Pakistani attorney and author Rafia Zakaria wrote an op-ed in Al Jazeera America about the Islamic extremists' war on fun, including sports, music, even dining in a fine restaurant. Zakaria points out that this apparent obsession predates the existence of ISIS by several decades (at least); he suspects this is a big reason why the attackers chose Paris, renowned worldwide for its brilliant culture and joie de vivre.
Terrorism’s targeting of the merry is universal and indiscriminate, a division of the world between those who wish to live and laugh and hope and those who kill and destroy. The latter are deadly and relentless, and they have already squeezed out the mirth from too many of the world’s cities, from Karachi, Kabul and Baghdad to Nairobi and Beirut.
Zakaria experienced this aspect of terror firsthand. A high school friend had just passed a big exam, and was out celebrating with his family at a restaurant in Karachi, Pakistan, when terrorists struck.
Al Jazeera America provides a separate analysis warning that military action alone cannot defeat ISIS (aka ISIL), which of course is not a "nation" in the traditional sense, but more of a guerilla outfit like Al Qaeda, that opportunistically seized a stronghold in chaotic regions of Syria and Iraq.

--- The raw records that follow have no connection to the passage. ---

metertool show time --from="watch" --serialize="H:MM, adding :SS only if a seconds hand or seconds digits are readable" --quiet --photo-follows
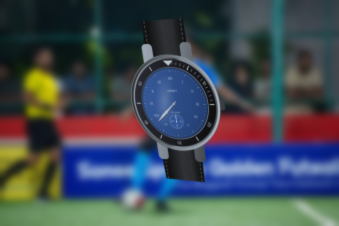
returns 7:38
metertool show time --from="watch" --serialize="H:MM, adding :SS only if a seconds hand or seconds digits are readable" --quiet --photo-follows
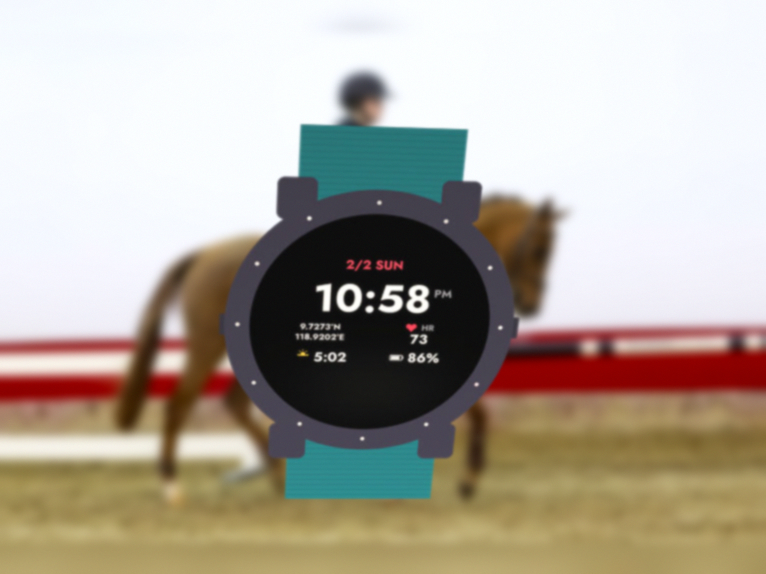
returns 10:58
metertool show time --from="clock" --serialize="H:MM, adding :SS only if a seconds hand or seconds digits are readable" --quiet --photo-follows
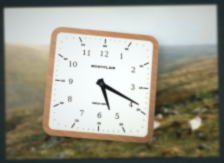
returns 5:19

The piece's author, political scientist Rami G. Khouri, recommends that both the West and Muslim nations of the Middle East spend more resources on addressing economic and political problems facing impoverished youths who are potentially attracted by the ISIS' recruiting pitch:
If the underlying threats to ordinary citizens’ lives in autocratic Arab-Islamic societies remain unaddressed — from jobs, water and health insurance, to free elections, a credible justice system and corruption — the flow of recruits to movements like ISIL or something even worse will persist and even accelerate.
(Score: 2) by isostatic on Tuesday November 17 2015, @02:07AM
To stop young men blowing themselves up and killing people you need to give them a reason not to. ISIS puts across this belief that the reckoning/armageddon/malahim is upon us, and they want western boots on the ground in Dabiq to further that line. Hell they might even believe it.
However the youth shooting up theatres wouldn't particularly welcome the end of the world if they thought the world was half-decent. It's not. They see a world where the west is bombing the crap out of people they consider to be brothers (and make no mistake, the attackers, be it Sydney, Paris, Ankara or Nairobi, are inevitably local), where they have no job prospects, where they are hated by people in the street, and where they hear two voices
1) this is a war and we will crush you
2) come join us and rise up in war against the devil
ISIS are trying very hard to turn this into a Muslim vs everyone else war, and their allies are helping them. One ISIS ally said he wanted to shut down mosques! Another said that Christians should be given asylum, but Muslims shouldn't. We need to fight ISIS and their allies.